> TEXT SEGMENT
SteamSpy Data Cleaning in Python
This post forms part of a larger series on downloading, processing and analysing data from the Steam store. See all posts here.
View original notebook on github (Download). Datasets available on Kaggle.
Welcome to the final part of the data cleaning process. Once we're finished here we'll be ready to move on to exploring and analysing the data.
As a quick re-cap, so far we have downloaded information on games from the Steam Store via the Steam API and SteamSpy API. We have cleaned and processed the data from the Steam API, and in this section we'll walkthrough cleaning data downloaded from the SteamSpy API. The overall goal of this project is to collect, clean and analyse data from the Steam Store with the idea of advising a fictional game developer or company.
The previous posts went into great depth about the decisions made and methods used. This post will still go over a number of decisions, but will be more in the style of a brief overview than full discussion.

> GIVEN DATA
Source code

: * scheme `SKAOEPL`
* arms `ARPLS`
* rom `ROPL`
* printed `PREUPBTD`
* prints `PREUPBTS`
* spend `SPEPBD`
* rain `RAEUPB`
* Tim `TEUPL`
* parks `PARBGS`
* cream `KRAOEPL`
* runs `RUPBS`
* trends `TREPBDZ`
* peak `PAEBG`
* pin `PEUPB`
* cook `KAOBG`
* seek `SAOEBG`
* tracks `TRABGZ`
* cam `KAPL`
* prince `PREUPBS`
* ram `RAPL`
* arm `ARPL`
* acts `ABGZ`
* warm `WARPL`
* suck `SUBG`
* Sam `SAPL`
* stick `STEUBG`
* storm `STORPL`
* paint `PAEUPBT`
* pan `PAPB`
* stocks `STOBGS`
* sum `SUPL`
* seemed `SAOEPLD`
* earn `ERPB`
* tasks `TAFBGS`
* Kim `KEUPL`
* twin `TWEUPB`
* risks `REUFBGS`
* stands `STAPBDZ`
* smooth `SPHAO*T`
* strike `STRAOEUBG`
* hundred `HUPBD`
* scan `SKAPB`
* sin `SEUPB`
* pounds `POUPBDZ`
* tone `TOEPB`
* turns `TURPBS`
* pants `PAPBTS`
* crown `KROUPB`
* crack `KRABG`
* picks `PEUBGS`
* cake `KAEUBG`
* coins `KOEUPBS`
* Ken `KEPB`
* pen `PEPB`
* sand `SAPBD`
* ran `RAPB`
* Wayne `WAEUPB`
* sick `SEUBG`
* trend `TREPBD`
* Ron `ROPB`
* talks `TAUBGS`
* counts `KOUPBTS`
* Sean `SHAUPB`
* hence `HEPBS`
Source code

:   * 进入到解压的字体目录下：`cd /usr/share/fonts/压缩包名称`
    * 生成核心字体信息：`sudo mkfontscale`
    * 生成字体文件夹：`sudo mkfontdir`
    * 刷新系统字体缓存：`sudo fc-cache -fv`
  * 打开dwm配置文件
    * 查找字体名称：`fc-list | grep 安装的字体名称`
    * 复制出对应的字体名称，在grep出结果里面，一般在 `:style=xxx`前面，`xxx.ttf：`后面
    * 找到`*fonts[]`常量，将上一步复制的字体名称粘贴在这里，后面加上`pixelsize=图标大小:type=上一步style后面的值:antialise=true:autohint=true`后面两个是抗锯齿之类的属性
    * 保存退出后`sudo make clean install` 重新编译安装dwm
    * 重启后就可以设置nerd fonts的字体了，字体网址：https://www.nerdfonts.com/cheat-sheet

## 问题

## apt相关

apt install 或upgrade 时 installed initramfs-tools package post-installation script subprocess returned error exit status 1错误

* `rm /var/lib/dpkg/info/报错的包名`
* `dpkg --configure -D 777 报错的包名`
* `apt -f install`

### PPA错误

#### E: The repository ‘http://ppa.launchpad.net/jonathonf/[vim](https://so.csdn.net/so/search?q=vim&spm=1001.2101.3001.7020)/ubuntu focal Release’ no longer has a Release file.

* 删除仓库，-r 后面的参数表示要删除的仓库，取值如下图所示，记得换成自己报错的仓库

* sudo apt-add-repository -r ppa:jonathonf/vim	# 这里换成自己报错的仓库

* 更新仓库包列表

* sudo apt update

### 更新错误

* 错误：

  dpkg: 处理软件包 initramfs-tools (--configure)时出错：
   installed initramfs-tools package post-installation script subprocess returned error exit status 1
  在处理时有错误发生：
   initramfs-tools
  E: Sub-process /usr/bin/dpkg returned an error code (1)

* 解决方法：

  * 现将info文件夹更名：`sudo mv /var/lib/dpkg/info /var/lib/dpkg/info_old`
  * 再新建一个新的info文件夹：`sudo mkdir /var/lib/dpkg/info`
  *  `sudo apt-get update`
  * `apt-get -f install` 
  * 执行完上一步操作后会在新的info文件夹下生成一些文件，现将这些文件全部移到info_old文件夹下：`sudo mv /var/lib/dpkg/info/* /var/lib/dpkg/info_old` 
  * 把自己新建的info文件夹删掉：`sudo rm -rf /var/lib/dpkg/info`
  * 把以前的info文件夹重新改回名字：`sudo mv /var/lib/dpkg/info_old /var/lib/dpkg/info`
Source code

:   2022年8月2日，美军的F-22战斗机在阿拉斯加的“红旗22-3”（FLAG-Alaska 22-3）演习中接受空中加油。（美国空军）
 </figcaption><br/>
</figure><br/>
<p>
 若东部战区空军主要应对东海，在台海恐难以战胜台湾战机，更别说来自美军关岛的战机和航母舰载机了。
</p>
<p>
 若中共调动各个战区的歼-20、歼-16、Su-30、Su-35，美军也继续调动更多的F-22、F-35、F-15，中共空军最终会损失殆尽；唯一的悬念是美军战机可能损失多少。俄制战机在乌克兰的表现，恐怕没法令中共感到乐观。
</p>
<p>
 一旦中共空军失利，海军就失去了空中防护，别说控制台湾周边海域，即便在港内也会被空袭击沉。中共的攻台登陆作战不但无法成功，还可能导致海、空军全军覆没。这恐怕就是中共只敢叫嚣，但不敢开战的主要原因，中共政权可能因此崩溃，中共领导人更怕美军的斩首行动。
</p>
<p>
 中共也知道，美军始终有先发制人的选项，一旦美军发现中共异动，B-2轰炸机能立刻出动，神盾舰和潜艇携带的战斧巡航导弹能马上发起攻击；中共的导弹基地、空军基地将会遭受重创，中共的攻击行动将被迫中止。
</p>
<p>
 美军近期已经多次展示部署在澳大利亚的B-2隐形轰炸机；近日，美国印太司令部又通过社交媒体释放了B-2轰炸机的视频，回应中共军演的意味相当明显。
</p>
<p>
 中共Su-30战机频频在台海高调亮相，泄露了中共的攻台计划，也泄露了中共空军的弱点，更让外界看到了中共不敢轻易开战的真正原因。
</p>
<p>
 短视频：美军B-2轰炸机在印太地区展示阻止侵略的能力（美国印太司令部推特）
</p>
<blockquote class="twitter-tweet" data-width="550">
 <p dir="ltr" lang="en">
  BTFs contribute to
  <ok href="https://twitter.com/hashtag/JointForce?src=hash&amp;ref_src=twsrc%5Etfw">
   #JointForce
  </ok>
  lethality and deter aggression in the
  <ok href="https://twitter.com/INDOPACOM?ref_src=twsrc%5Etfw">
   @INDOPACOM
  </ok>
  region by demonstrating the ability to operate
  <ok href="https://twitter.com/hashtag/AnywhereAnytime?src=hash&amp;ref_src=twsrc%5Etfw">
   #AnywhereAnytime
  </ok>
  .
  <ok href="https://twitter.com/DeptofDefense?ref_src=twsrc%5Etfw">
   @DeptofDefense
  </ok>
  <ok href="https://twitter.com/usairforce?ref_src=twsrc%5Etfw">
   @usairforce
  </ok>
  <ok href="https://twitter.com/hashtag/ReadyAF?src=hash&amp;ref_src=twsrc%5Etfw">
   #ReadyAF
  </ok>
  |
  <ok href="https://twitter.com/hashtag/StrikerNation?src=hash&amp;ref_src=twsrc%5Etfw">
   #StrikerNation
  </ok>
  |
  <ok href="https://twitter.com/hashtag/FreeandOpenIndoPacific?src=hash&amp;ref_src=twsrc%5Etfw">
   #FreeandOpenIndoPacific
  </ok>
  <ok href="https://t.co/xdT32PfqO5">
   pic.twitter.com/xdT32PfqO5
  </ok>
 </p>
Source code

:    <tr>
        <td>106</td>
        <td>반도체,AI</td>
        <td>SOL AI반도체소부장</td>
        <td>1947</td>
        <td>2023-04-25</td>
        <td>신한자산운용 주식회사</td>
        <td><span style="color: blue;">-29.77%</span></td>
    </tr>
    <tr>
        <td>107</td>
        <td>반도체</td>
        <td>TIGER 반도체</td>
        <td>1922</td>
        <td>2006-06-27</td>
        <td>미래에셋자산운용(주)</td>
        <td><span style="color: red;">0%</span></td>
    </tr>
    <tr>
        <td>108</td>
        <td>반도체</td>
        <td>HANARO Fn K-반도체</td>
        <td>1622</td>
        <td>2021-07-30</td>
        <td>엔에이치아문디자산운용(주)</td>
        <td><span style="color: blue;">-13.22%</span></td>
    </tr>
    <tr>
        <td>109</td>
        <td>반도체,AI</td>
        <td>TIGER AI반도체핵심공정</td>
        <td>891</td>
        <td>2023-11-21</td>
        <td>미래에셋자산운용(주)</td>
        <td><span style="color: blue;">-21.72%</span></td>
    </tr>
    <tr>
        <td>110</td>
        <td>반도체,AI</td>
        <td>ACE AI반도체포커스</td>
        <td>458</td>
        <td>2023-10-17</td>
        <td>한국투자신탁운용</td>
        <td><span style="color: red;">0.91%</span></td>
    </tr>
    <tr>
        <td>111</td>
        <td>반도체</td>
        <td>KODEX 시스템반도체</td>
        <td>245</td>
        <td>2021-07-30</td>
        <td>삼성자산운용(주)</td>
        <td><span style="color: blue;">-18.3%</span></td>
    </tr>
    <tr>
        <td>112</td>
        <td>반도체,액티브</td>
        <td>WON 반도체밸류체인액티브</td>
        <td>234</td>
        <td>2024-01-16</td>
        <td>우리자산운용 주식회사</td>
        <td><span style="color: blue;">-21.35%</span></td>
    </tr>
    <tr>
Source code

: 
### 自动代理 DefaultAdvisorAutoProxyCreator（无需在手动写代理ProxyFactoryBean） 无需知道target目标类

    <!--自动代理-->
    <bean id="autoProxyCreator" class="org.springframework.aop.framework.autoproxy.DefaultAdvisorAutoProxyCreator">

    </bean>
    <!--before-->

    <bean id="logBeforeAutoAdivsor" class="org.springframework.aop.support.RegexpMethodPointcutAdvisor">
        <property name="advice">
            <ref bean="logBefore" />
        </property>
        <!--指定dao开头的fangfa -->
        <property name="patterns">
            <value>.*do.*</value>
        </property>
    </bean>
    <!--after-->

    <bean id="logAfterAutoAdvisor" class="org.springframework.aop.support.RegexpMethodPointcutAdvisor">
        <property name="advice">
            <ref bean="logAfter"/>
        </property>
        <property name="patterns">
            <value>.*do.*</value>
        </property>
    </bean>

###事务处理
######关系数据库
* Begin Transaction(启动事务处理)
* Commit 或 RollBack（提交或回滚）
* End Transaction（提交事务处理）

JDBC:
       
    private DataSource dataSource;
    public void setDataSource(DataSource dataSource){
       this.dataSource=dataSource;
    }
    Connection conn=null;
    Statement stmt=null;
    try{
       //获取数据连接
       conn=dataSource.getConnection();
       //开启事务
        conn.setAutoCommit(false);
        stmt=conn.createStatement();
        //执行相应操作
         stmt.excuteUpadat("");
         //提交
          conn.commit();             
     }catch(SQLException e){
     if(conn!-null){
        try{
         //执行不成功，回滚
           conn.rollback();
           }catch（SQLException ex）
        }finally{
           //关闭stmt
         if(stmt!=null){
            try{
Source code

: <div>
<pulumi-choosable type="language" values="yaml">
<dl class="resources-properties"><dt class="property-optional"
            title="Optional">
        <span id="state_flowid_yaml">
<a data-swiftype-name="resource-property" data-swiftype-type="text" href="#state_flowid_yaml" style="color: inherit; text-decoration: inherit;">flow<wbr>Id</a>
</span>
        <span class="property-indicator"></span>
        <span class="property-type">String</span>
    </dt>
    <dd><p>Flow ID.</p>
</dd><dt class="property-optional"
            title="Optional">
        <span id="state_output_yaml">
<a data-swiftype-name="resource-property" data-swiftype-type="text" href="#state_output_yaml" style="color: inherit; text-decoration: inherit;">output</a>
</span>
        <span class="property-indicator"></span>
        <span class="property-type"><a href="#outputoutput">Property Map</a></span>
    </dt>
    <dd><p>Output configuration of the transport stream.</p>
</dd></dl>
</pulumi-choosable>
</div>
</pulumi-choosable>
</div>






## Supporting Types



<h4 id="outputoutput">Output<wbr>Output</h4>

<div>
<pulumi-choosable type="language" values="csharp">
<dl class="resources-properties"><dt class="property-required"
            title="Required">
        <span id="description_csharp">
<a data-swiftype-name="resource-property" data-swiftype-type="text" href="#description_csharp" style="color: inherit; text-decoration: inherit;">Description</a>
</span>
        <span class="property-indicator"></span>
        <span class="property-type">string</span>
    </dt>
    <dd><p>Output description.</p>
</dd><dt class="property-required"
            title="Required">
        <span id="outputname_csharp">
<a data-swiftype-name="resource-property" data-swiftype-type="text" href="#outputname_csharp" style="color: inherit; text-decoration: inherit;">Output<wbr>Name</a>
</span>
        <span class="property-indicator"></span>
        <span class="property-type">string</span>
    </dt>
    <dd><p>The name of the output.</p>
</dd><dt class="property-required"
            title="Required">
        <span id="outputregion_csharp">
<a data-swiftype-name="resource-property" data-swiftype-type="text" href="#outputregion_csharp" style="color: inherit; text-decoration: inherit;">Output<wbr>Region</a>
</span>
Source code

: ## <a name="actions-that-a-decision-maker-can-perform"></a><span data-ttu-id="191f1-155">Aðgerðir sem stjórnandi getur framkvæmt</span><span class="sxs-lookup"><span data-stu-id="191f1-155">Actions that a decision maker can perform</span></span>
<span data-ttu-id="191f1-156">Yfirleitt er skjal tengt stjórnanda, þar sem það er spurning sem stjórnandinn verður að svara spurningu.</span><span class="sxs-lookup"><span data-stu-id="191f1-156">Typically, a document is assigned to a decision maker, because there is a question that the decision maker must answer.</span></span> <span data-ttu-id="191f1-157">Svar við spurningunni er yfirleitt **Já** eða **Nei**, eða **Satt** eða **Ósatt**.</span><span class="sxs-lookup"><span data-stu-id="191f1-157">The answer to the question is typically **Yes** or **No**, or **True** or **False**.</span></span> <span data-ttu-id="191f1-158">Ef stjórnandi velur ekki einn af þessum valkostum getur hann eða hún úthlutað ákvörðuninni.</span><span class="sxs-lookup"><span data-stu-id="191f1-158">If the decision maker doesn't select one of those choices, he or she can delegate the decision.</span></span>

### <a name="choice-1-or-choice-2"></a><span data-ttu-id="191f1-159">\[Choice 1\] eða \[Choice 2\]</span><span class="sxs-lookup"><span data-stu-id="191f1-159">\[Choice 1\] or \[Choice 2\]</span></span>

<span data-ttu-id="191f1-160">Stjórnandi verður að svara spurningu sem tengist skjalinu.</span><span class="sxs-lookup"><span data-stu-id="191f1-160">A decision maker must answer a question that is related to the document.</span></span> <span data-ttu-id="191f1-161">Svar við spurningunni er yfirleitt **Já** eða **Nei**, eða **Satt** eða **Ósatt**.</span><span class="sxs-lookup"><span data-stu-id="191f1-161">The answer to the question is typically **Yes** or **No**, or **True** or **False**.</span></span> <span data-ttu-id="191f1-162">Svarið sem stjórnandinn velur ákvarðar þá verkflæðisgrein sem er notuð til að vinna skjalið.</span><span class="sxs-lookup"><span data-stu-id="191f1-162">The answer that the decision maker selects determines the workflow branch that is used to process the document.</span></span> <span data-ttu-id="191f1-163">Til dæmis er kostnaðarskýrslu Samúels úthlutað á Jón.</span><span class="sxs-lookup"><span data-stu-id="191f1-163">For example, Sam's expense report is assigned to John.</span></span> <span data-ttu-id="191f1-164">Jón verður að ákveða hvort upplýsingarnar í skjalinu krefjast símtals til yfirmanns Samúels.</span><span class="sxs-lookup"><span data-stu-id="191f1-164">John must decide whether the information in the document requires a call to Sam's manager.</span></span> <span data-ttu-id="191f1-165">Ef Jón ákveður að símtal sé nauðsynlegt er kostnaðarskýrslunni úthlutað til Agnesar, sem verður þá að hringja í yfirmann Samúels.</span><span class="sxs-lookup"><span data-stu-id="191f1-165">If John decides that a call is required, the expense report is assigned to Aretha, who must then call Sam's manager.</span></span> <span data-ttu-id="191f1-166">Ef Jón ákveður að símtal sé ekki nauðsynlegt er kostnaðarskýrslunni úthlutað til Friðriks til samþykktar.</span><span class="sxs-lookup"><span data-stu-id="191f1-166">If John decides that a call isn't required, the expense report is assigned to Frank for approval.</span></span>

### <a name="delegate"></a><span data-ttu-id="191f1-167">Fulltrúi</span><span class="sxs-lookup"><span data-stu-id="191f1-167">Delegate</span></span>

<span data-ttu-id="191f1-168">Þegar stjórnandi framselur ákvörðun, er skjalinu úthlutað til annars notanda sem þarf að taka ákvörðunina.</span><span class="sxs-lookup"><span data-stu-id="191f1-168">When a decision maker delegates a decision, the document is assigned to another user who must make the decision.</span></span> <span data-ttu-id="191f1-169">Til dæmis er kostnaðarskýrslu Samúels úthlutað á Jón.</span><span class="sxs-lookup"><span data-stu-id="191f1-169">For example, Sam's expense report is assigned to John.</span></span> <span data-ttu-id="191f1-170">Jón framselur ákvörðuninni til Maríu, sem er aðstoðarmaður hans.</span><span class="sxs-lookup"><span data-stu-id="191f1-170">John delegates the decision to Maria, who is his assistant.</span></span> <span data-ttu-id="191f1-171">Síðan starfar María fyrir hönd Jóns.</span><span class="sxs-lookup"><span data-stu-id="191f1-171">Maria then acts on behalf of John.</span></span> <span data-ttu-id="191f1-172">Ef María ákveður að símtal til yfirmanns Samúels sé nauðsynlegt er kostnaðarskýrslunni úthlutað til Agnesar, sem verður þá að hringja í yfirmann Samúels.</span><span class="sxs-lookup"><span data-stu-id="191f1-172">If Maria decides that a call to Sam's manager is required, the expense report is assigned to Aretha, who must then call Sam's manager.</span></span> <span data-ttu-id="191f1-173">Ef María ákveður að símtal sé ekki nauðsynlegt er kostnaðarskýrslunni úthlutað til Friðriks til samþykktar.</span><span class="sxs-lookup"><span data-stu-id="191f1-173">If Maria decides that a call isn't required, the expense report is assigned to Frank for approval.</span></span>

> EXERCISE GOAL
According to the SteamSpy data cleaning post, what is the overall goal of the project? You can answer without the records.

> RESULT OF THE EXERCISE
To collect, clean and analyze data from the Steam Store in order to advise a fictional game developer or company.